You might engage with your clients or prospective clients on certain social media channels and you’ll likely be on these channels more often than others. But you should consider how many platforms you’re showing up on. Do your clients know where to find you outside of your usual channel? Sharing your other profiles across different channels can let your clients know that you’re also accessible elsewhere, in the event that one account is compromised.

If you put more time and energy into one social media site, are you also putting extra effort into protecting that site? Preparing a plan can help you quickly address any issues with your accounts if your data is taken away from you. If you have a page or group, you can add trusted admins who can grant you access back into the account. You should also enable two-factor authentication to prevent password hacking.

You can also download your personal and business Facebook pages’ content. I suggest you do this regularly, for example once a month, once a quarter, or in line with your 90-day planning. Facebook has a ‘Download your information’ option, where you can save a copy of your data to your local hard drive and back up all of your Facebook content.


2. Use strong passwords

A strong password can make all the difference to your data. You can use a service like LastPass to generate more complex and detailed passwords and securely store them, so you don’t have to remember them. Another tip is to change your passwords regularly to offer further protection to your accounts.


3. Build your email list

In addition to your social media engagement, you need to develop a robust email list. This way, you can contact people if you can’t access your social channels.

Your email community should consist of people who have signed up for your opt ins, lead magnets, newsletter, etc. This is a good opportunity to consider if you need more opt ins, or if you should produce some high-quality content that will grow your list. Your lead magnets should help people understand the nature of your work and be highly valuable to your prospective connections. You could embed them in your blog posts or share them as part of a wider social media strategy.


4. Create a contingency plan

If your access to all of your social media channels disappeared today, what would you do?

If you’ve backed up your content and assigned admin roles, it shouldn’t keep your business down for long. But what if you have a big launch coming up? Would you navigate it using alternative platforms? How would you engage your usual audience if you’re forced to communicate through a new platform?

We often take for granted how easy it is to connect with our communities at the touch of a button – the days of phone books are long gone! Setting up a temporary profile or making your contacts aware of another account they can reach you through can be a way to maintain that connection.

It’s also a good idea to document your business processes in case of any life event that takes you away from your business. Share them with your admins, social media manager, or, if you’re a team of one, a close friend or partner, so that they can help if anything should happen.

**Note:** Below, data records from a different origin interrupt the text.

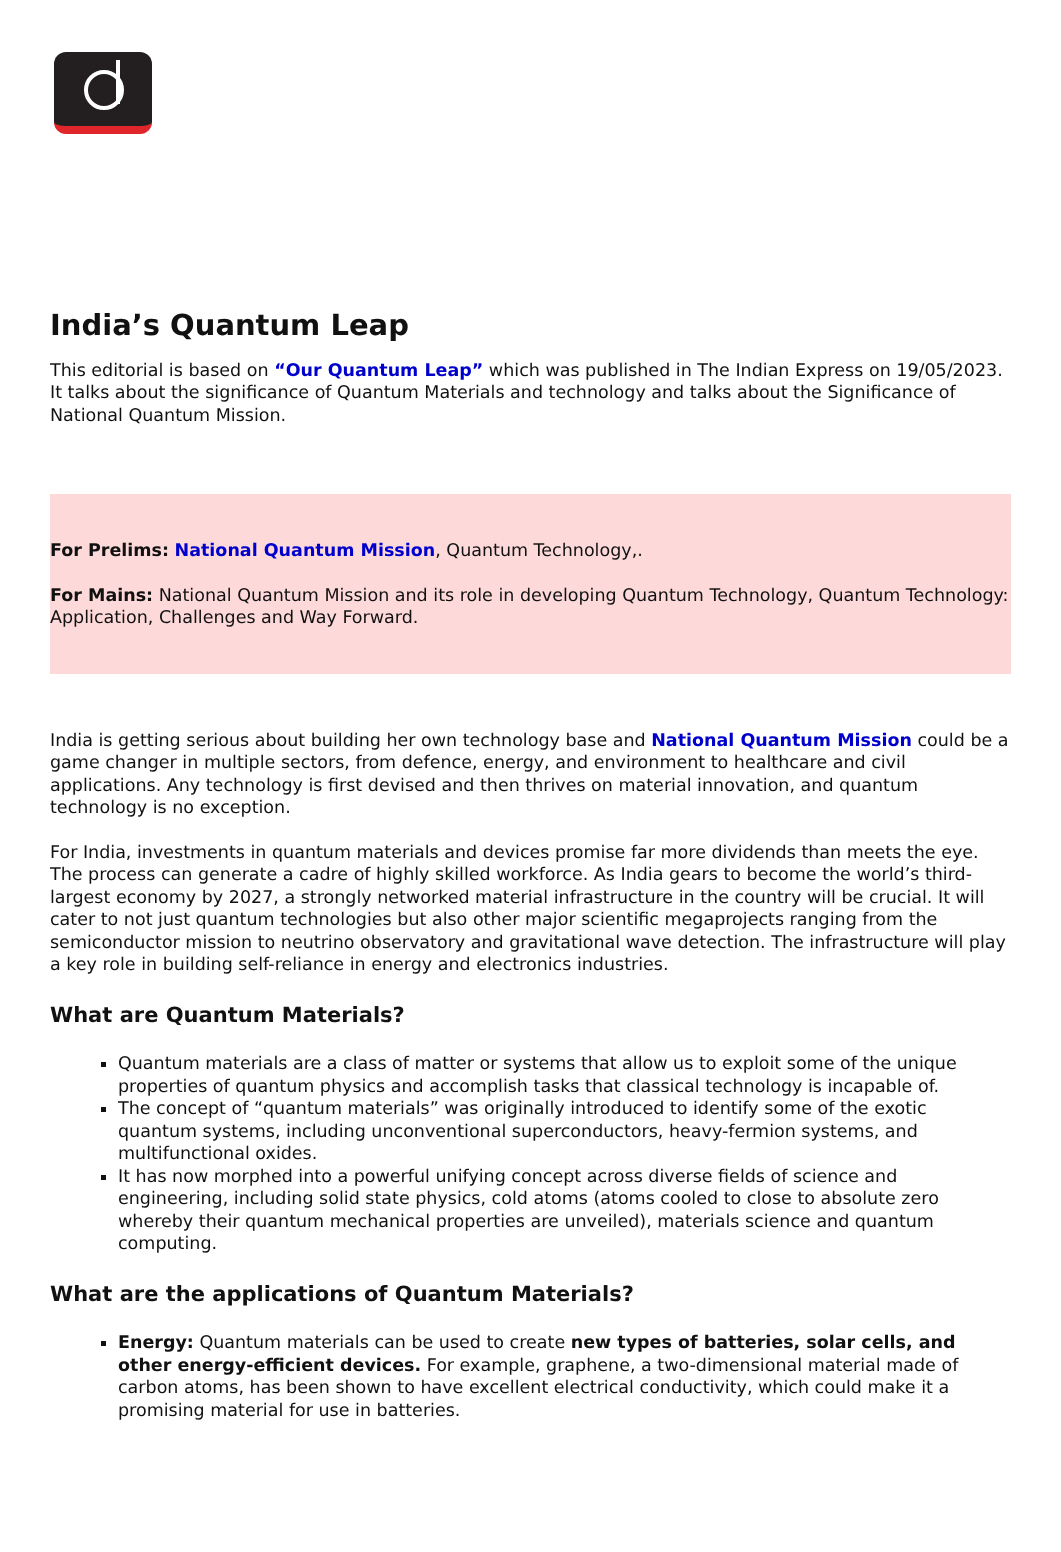India’s Quantum Leap
This editorial is based on “Our Quantum Leap” which was published in The Indian Express on 19/05/2023. It talks about the significance of Quantum Materials and technology and talks about the Significance of National Quantum Mission.
For Prelims: National Quantum Mission, Quantum Technology,.
For Mains: National Quantum Mission and its role in developing Quantum Technology, Quantum Technology: Application, Challenges and Way Forward.
India is getting serious about building her own technology base and National Quantum Mission could be a game changer in multiple sectors, from defence, energy, and environment to healthcare and civil applications. Any technology is first devised and then thrives on material innovation, and quantum technology is no exception.
For India, investments in quantum materials and devices promise far more dividends than meets the eye. The process can generate a cadre of highly skilled workforce. As India gears to become the world’s third-largest economy by 2027, a strongly networked material infrastructure in the country will be crucial. It will cater to not just quantum technologies but also other major scientific megaprojects ranging from the semiconductor mission to neutrino observatory and gravitational wave detection. The infrastructure will play a key role in building self-reliance in energy and electronics industries.
What are Quantum Materials?
Quantum materials are a class of matter or systems that allow us to exploit some of the unique properties of quantum physics and accomplish tasks that classical technology is incapable of.
The concept of “quantum materials” was originally introduced to identify some of the exotic quantum systems, including unconventional superconductors, heavy-fermion systems, and multifunctional oxides.
It has now morphed into a powerful unifying concept across diverse fields of science and engineering, including solid state physics, cold atoms (atoms cooled to close to absolute zero whereby their quantum mechanical properties are unveiled), materials science and quantum computing.
What are the applications of Quantum Materials?
Energy: Quantum materials can be used to create new types of batteries, solar cells, and other energy-efficient devices. For example, graphene, a two-dimensional material made of carbon atoms, has been shown to have excellent electrical conductivity, which could make it a promising material for use in batteries.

5. Consider potential beyond your usual social channels

Where are you showing up online and where are you playing it small? Perhaps you’ve been focused on one market, and unintentionally been neglecting others. Could it be time to diversify your social media approach?

My experience got me thinking more expansively about my social media presence and how I could move forward with a new, more comprehensive social strategy. It gave me a chance to think outside of my existing plan and consider what might be possible if I expanded it.

I hope these tips have been useful and that they inspire you to take action and protect your online business.